The success of an analysis of water quality data primarily depends on the selection of the right statistical method which considers common data characteristics such as normality, seasonality, outliers, missing values, censoring, etc., [74]. If the data assumes an understandable and describable distribution, parametric methods can be used [14]. However, non-parametric techniques are slowly replacing parametric techniques mainly because the latter are sensitive to common water characteristics like outliers, missing values and censored value [75].

### 7.1. Computer application in data treatment

The increase in various computer programs has made it easy to detect and treat erroneous data. Computers now provide flexibility and speedy methods of data analysis, tabulation, graph preparation or running models, among others. Various software such as Microsoft Excel, Minitab, Stata and MATLAB have become indispensable tools for analysing environmental data. These software perform various computations associated with checking assumptions about statistical distributions, error detection and their treatment. However, the major problem encountered by researchers, is lack of guidance regarding selection of the most appropriate software. Computer-aided statistical analysis should be undertaken with some understanding of the techniques being used. For example, some statistical software packages might replace missing values with the means of the variable, or prompt the user for case-wise deletion of analytical data, both of which might be considered undesirable [52].

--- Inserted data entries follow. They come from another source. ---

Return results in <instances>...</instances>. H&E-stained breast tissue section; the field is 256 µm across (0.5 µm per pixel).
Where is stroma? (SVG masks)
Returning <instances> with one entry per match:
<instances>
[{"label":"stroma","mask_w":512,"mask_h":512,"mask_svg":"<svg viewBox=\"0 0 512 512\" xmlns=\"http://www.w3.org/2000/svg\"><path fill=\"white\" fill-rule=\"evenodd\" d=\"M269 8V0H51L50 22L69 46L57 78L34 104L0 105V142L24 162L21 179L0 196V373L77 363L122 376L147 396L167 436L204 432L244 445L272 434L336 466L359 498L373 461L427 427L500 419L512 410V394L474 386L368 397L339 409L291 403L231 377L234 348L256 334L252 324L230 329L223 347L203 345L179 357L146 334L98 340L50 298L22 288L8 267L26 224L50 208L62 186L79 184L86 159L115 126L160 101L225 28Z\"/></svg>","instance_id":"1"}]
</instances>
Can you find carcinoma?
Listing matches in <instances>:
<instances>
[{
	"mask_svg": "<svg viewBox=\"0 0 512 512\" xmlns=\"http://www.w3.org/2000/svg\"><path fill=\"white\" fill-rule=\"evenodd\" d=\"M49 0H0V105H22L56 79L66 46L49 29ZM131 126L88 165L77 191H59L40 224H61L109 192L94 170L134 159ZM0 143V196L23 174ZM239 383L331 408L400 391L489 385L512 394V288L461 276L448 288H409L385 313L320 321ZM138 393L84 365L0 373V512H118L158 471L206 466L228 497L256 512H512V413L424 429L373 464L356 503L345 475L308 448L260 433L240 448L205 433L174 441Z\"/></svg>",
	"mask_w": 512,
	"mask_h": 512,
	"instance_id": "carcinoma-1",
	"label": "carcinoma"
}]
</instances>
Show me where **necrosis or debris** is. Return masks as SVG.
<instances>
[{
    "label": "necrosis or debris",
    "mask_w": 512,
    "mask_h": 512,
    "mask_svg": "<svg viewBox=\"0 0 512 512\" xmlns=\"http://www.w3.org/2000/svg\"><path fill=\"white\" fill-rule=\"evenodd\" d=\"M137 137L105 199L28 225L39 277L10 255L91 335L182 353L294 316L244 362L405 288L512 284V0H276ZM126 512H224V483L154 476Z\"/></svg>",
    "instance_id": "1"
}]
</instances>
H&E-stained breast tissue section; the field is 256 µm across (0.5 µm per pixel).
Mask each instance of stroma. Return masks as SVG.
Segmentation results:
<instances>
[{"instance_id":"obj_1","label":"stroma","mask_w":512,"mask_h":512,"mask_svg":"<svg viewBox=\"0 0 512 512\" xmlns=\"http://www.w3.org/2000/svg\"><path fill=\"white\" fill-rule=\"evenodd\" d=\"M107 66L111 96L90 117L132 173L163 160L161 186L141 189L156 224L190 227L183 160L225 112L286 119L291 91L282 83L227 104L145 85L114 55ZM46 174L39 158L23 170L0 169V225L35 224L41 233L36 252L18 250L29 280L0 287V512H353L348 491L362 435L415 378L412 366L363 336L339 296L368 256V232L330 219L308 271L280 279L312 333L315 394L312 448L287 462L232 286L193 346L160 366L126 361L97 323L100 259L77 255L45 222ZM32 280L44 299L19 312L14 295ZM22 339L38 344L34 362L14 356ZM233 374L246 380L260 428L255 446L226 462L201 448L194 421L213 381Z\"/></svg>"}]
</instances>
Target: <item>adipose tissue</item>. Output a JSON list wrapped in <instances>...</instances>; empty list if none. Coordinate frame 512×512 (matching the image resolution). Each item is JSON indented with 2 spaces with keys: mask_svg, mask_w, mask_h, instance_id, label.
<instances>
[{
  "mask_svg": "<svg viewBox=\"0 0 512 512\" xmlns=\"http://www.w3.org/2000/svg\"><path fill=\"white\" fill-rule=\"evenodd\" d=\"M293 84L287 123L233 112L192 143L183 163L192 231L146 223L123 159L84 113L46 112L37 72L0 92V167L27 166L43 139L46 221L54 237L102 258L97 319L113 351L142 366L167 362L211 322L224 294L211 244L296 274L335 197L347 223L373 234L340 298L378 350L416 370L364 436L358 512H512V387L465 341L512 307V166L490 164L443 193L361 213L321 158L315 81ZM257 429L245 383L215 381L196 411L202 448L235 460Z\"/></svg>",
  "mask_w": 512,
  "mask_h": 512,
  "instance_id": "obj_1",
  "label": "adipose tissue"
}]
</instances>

Lately, machine learning algorithms like the artificial neural networks (ANNs) [67, 76-78], and genetic algorithms (GA) [76, 79] have gained momentum in water quality monitoring studies. [41] pointed out that these technique generally yields the best parameter estimates in the data set with the least amount of missing data. Nevertheless, as the percentage of missing data increases, the performance of ANN which is generally measured by the errors in the parameter estimates, decreases and may reach performance levels similar to those obtained by the general substitution methods. However, in all cases the effectiveness of these methods lies on the user’s ability to manipulate and display data correctly.

## 8. Conclusion

This chapter discussed the common data characteristics which tend to affect statistical analysis. It is recommended that practitioners should explore for outliers, missing values and censored values in a data-set before undertaking in-depth analysis. Although an analyst might not be able to establish the causal of such characteristic, eliminate or overcome some of the errors, having knowledge of their existence assists in establishing some level of confidence in drawing meaningful conclusions. It is recommended that water quality monitoring programs should strive to collect data of high quality. Common methods of ascertaining data quality are practising duplicate samples, using blanks or reference samples, and running performance audits. If a researcher is not sure of how to treat a characteristic of interest, a non-parametric method like Seasonal Kendal test could provide a better alternative since it is insensitive to common water quality data characteristics like outliers.